Spirit of Hong Kong Awards: persevering in face of health setbacks earns psychology graduate nomination from teachers’ union
- Debbie Kwan overcame systemic lupus erythematosus and stiff person syndrome to win place at university
- Overcoming adversity has earned her a nomination in Spirit of Perseverance category from Hong Kong Professional Teachers’ Union
Debbie Kwan Ho-kwan is determined to move forward in life and not let chronic health conditions hold her back.
The 27-year-old was diagnosed with systemic lupus erythematosus in 2012 and stiff person syndrome in 2019.
According to the website of the Genetic and Rare Diseases Information Centre, systemic lupus erythematosus, which is more common in young women, is an autoimmune disease that can affect almost every organ in the body, while stiff person syndrome is a rare, progressive syndrome that affects the nervous system, specifically the brain and spinal cord.
“The diseases kept impacting on my studies,” Kwan, who is a counselling and psychology graduate, said, adding that the lupus had long affected her brain, lungs and kidneys.
“In the worst of situations, I became delirious and couldn’t recognise people,” Kwan said.
Despite two unsuccessful attempts at the Diploma of Secondary Education examination in 2012 and 2014, she gritted her teeth and carried on with her academic pursuits, thanks to her mother’s support.
“I had always hoped to go to university,” she said. “I wanted to be the first person in my family to go to university.”
Kwan worked hard, revising in the morning and attending tutorial school at night, in an attempt to boost her exam performance.
In 2016, she received an offer from Hong Kong Shue Yan University, but her path to tertiary studies was still inundated with obstacles posed by her physical condition.
“I had a relapse and needed hospitalisation during my first summer holiday as a university student,” Kwan said.

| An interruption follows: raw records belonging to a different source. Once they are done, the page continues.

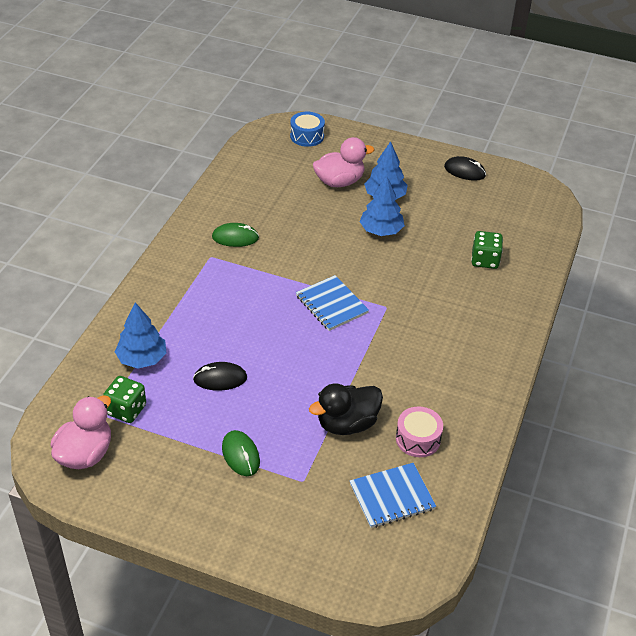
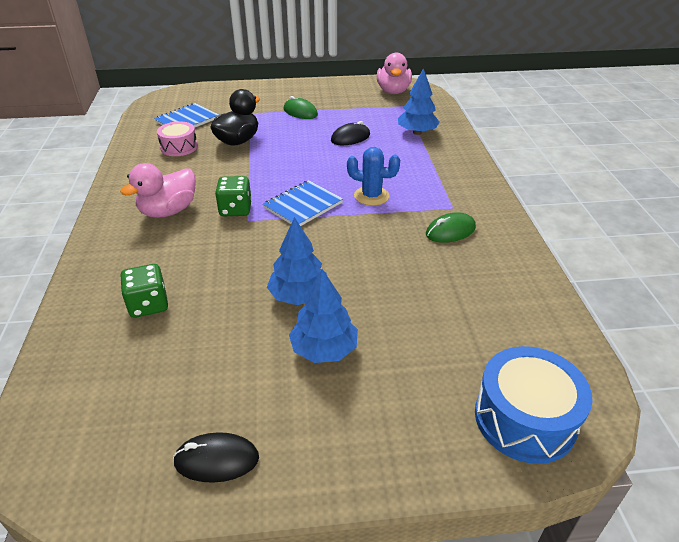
camera: 155 degrees right, 5 degrees down
green dice [103,376,146,423] -> green dice moved to [215,176,252,216]
blue drum [290,112,325,147] -> blue drum [475,346,593,464], size x1.55
blue notebook [296,275,369,331] -> blue notebook turned 75 degrees counterclockwise [263,180,343,226]
pink duck [313,137,374,187] -> pink duck moved to [120,163,195,218]
none -> blue cactus [347,147,400,206]

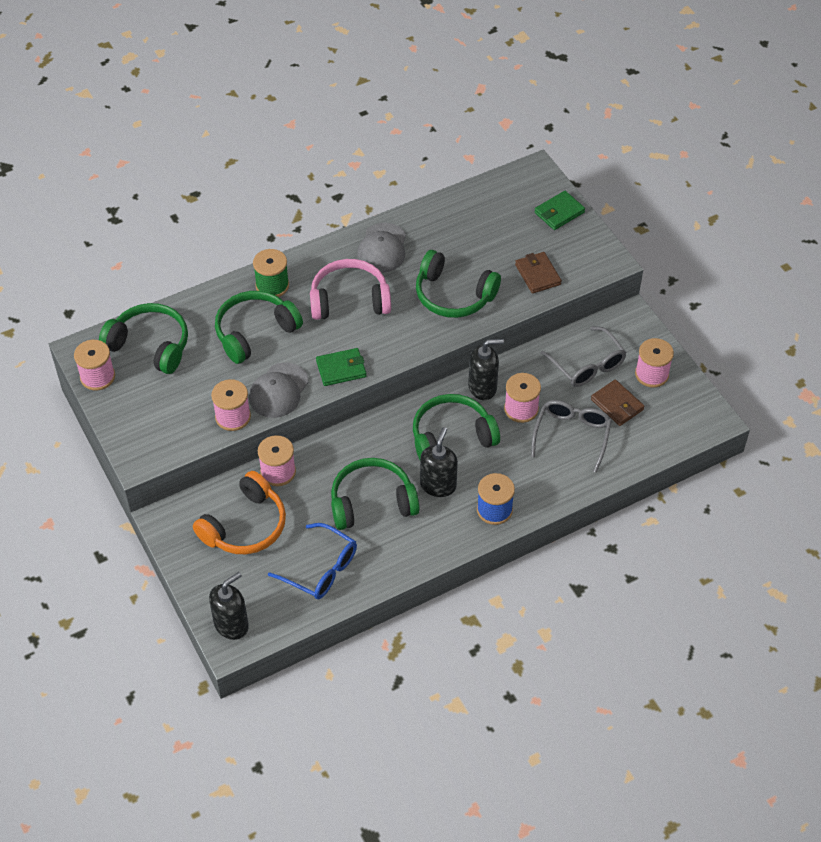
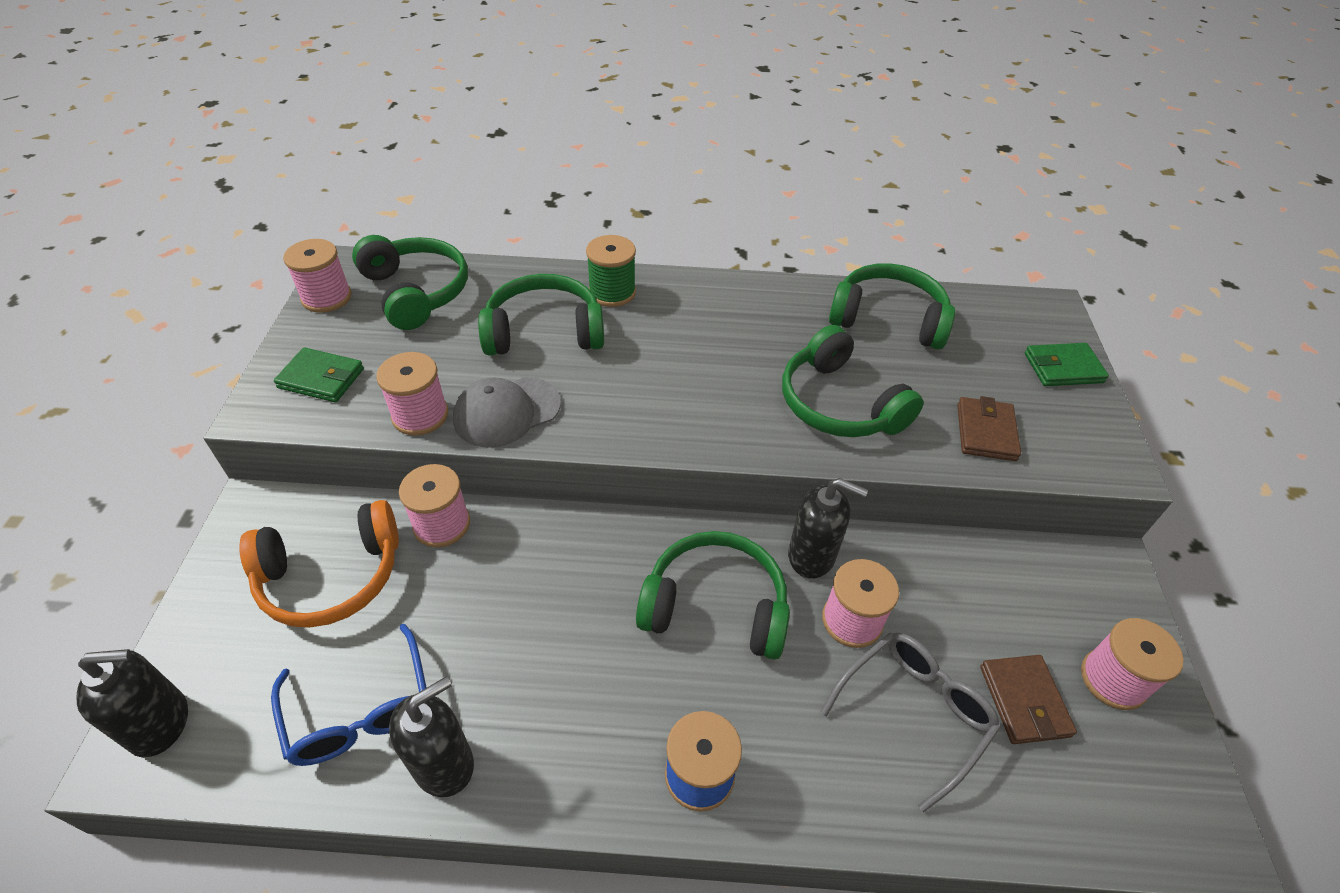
camera: 30 degrees right, 5 degrees down
pink headphones [310,259,391,320] -> none
green wallet [316,348,367,386] -> green wallet moved to [274,347,364,402]
green headphones [331,458,420,530] -> green headphones moved to [829,263,955,349]
grey cap [357,223,406,273] -> none
black soap dispenser [420,427,458,497] -> black soap dispenser moved to [389,676,474,797]
grey glasses [541,326,627,387] -> none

“Then in 2019, I was diagnosed with stiff person syndrome. It causes spasms in my limbs.”
Systemic lupus erythematosus and stiff person syndrome could strike simultaneously, Kwan said, but her health remained relatively stable in the final year of her studies, when she had major coursework to finish.
Understanding that there might not be a cure for the diseases, Kwan said she had learned to live with her condition, and would never give up in the face of the challenges they posed.
“We can always achieve more than we think we can,” she said.
The annual event, co-organised by the South China Morning Post and property developer Sino Group, celebrates the achievements of remarkable people whose endeavours may otherwise go unnoticed.
Fung Wai-wah of the Hong Kong Professional Teachers’ Union recommended Kwan for the Spirit of Perseverance award, which recognises individuals who have, against the odds, overcome personal challenges to succeed.
Kwan said she and her maternal grandmother were the only members of the family who had suffered from systemic lupus erythematosus.
“I asked ‘why me?’ the moment I learned of my condition,” she said. “But I never felt frustrated. I quickly adjusted myself to reality.”
Kwan chose to be more positive about her condition, and one step she took to visualise her positive thoughts was the publication of a funny picture book that depicted the time she spent in hospital.
“It was like my personal diary,” she said, adding she wanted to raise public awareness of the autoimmune disease by continuing to draw and share her creations on social media.
She also aspires to help people as a counsellor, as she has understood more about the profession.